The Roger was a bit ahead of it's time. 

I remember people needlessly said it was non UCI legal back in the day, but it that wasn't really important for us non UCI racing riders anyways.

Cross + Disc is sweet. I currently ride a Specialized Crux disc and highly recommend a cross disc bike as a do all. Especially fun on fire road descents.

I wish I bought that demo Roger I had for two weeks back in 2008-ish or so. I think these Rogers were only made for two model years.


----------



## Mountain Cycle Shawn (Apr 16, 2013)

They should bring Roger back!


----------



## rti27 (Dec 7, 2012)

2009 San Jose Pro is pretty cool!


----------



## Mountain Cycle Shawn (Apr 16, 2013)

No disc brakes!


----------



## rti27 (Dec 7, 2012)

this guy doesn't like disc brakes.


----------



## Mountain Cycle Shawn (Apr 16, 2013)

rti27 said:


> this guy doesn't like disc brakes.


Because he has never tried them. Like it or not, they are coming.


----------



## rob1035 (May 25, 2007)

The 09 San Jose frame and fork were definitely disc compatible...


----------



## Mountain Cycle Shawn (Apr 16, 2013)

rob1035 said:


> The 09 San Jose frame and fork were definitely disc compatible...
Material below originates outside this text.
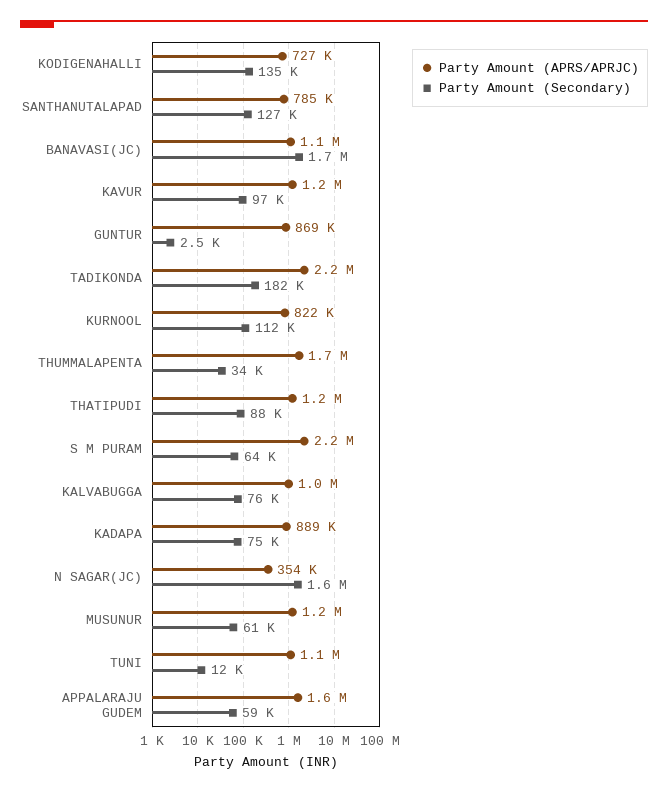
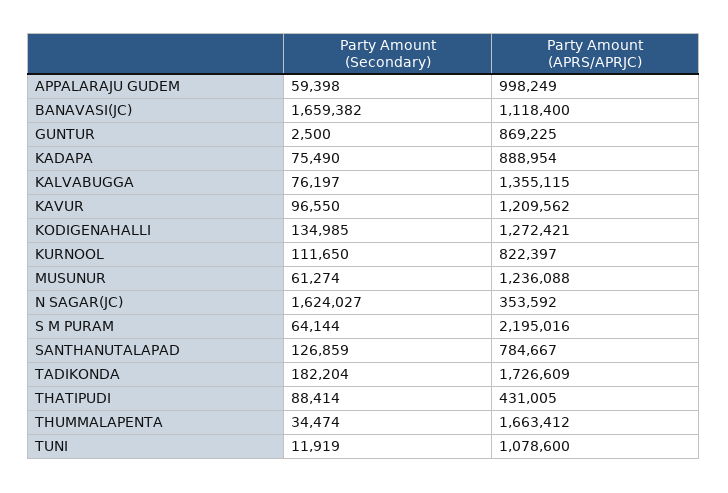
Party Amount (APRS/APRJC), KODIGENAHALLI: 727000 -> 1272421
Party Amount (APRS/APRJC), TADIKONDA: 2200000 -> 1726609
Party Amount (APRS/APRJC), THATIPUDI: 1200000 -> 431005
Party Amount (APRS/APRJC), KALVABUGGA: 1000000 -> 1355115
Party Amount (APRS/APRJC), APPALARAJU GUDEM: 1600000 -> 998249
Please explain? Because, I don't see it.


----------



## rob1035 (May 25, 2007)

my 2009 San Jose has disc tabs on the frame and the steel OEM fork, if I recall correctly the years before and after did not for some reason...


[please ignore the pink wheels ]


----------



## Mountain Cycle Shawn (Apr 16, 2013)

Anyone happen to know what the sizing is like on these? I'm an average 5'9". I found a 52 for sale. But, don't know if that is to small. The next size up is 55 and that's what I've been looking for, but can't find one. But, I think the 55 starts at 5'10".


----------



## Mountain Cycle Shawn (Apr 16, 2013)

Leslie630 said:


> Any chance someone knows what size bottom bracket (axle legnth) the Roger takes?


I want to say 108mm for some reason.

Do you own one?


----------



## Mountain Cycle Shawn (Apr 16, 2013)

rob1035 said:


> my 2009 San Jose has disc tabs on the frame and the steel OEM fork, if I recall correctly the years before and after did not for some reason...
> 
> 
> [please ignore the pink wheels ]


Oh, I see. The ones I saw didnt have that. I'll have to look some more. Pink wheels and rain bows. Who am I to judge?


----------



## tihsepa (Nov 27, 2008)

Mountain Cycle Shawn said:


> Oh, I see. The ones I saw didnt have that. I'll have to look some more. Pink wheels and rain bows. Who am I to judge?


You know those are not rainbows right?

Nice San Jose BTW.


----------



## Mountain Cycle Shawn (Apr 16, 2013)

Mountain Cycle Shawn said:


> Anyone happen to know what the sizing is like on these? I'm an average 5'9". I found a 52 for sale. But, don't know if that is to small. The next size up is 55 and that's what I've been looking for, but can't find one. But, I think the 55 starts at 5'10".


Anyone?


----------



## pretender (Sep 18, 2007)

I think it's a mistake to get the wrong frame size even if it's a great deal. Plenty of bikes out there.


----------



## Mountain Cycle Shawn (Apr 16, 2013)

pretender said:


> I think it's a mistake to get the wrong frame size even if it's a great deal. Plenty of bikes out there.


I think I'm right between the 52 and 55.


----------



## pretender (Sep 18, 2007)

I can't find a geometry chart, but my HAG is that the 55 is right for you, since the bike also came in 57, 59, and 61. 52 would probably be too small.


----------



## Mountain Cycle Shawn (Apr 16, 2013)

pretender said:


> I can't find a geometry chart, but my HAG is that the 55 is right for you, since the bike also came in 57, 59, and 61. 52 would probably be too small.


Ok, thanks. I'm not sure what HAG means though.


----------



## pretender (Sep 18, 2007)

Half-a$$ed guess.


----------



## Mountain Cycle Shawn (Apr 16, 2013)

I think it's probably a pretty good guess. I sure wish one or both sizes.


----------



## Mountain Cycle Shawn (Apr 16, 2013)

What headset does the Roger take? Is it just a standard integrated headset?


----------